I'm reading through a paper that states at some point something like
A set of $N$ coefficients, $y[n]$, are computed by convolving with a kernel $h(x)$ and uniformly sampling the output with sample spacing $\Delta_x = \frac{2\pi}{N}$: $$ y[n] = \int_{0}^{2\pi} dx h(n \Delta_x - x) f(x), \;\; n \in \left\{0,1,\ldots,N-1 \right\}$$
I cannot manage to see actually why.
If $f(x)$ is in $L^2([-T/2,T/2])$ the fuorier coefficients can be computed as
$$ y[n] = \frac{1}{T} \int_{-T/2}^{T/2} f(x)e^{-i2\pi\frac{nx}{T}} dx $$
and the only clue I have is trying to manipulate
$$ y[n+k] = \frac{1}{T} \int_{-T/2}^{T/2} f(x)e^{-i2\pi\frac{(n+k)x}{T}} dx $$
but I cannot see any translation, can anyone give me a clue of what's happening?
$$L^{p}(\Gamma) \subset L^{q}(\Gamma), \quad p > q$$ whenever $\Gamma$ is a set of finite measure. Therefore the Fourier coefficients in your question are well defined for $f \in L^{2}(-T/2,T/2)$ because using the fact I mentioned above $f \in L^{2}(-T/2,T/2)$ $\implies$ $f \in L^{1}(-T/2,T/2)$.
Therefore,
$$| y[n] | = \frac{1}{T}\Big| \int_{-T/2}^{T/2}f(x) e^{2i\pi nx/T}\Big| \le \int_{-T/2}^{T/2}|f(x)| < \infty$$

Record excerpts:
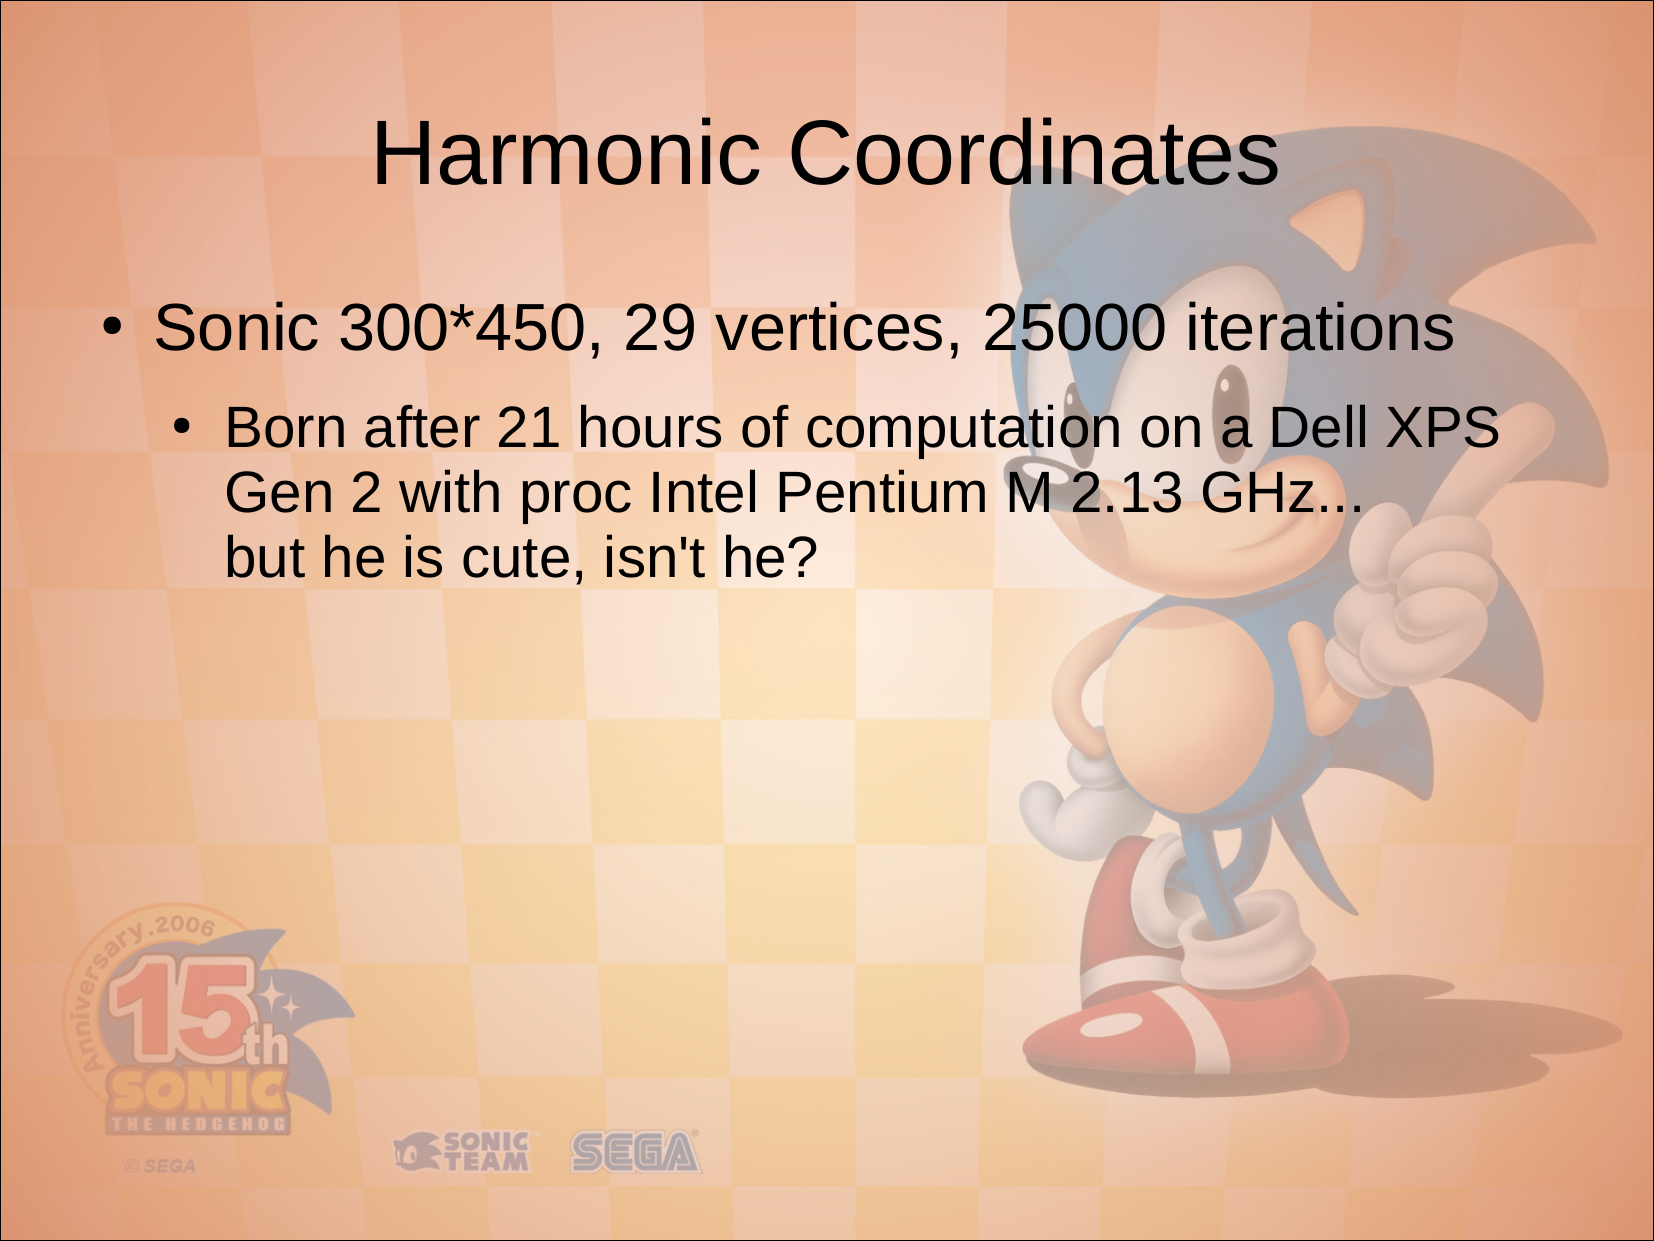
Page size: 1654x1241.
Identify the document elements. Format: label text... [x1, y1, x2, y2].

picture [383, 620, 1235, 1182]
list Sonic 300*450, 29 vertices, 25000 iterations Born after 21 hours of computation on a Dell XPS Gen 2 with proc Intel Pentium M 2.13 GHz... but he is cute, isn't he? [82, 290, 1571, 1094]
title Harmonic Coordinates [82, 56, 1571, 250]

Problem 1:
In the Fourier coefficients thread, what sample spacing is used when uniformly sampling the convolved output?
Problem 2:
Please return the part of the Fourier coefficients thread starting at "If $f(x)$ is" and ending at "of what's happening?", copied word for word.
The records are material apart from the Fourier coefficients thread.

Task response 1:
The sample spacing is $\Delta_x = \frac{2\pi}{N}$.

Task response 2:
If $f(x)$ is in $L^2([-T/2,T/2])$ the fuorier coefficients can be computed as
$$ y[n] = \frac{1}{T} \int_{-T/2}^{T/2} f(x)e^{-i2\pi\frac{nx}{T}} dx $$
and the only clue I have is trying to manipulate
$$ y[n+k] = \frac{1}{T} \int_{-T/2}^{T/2} f(x)e^{-i2\pi\frac{(n+k)x}{T}} dx $$
but I cannot see any translation, can anyone give me a clue of what's happening?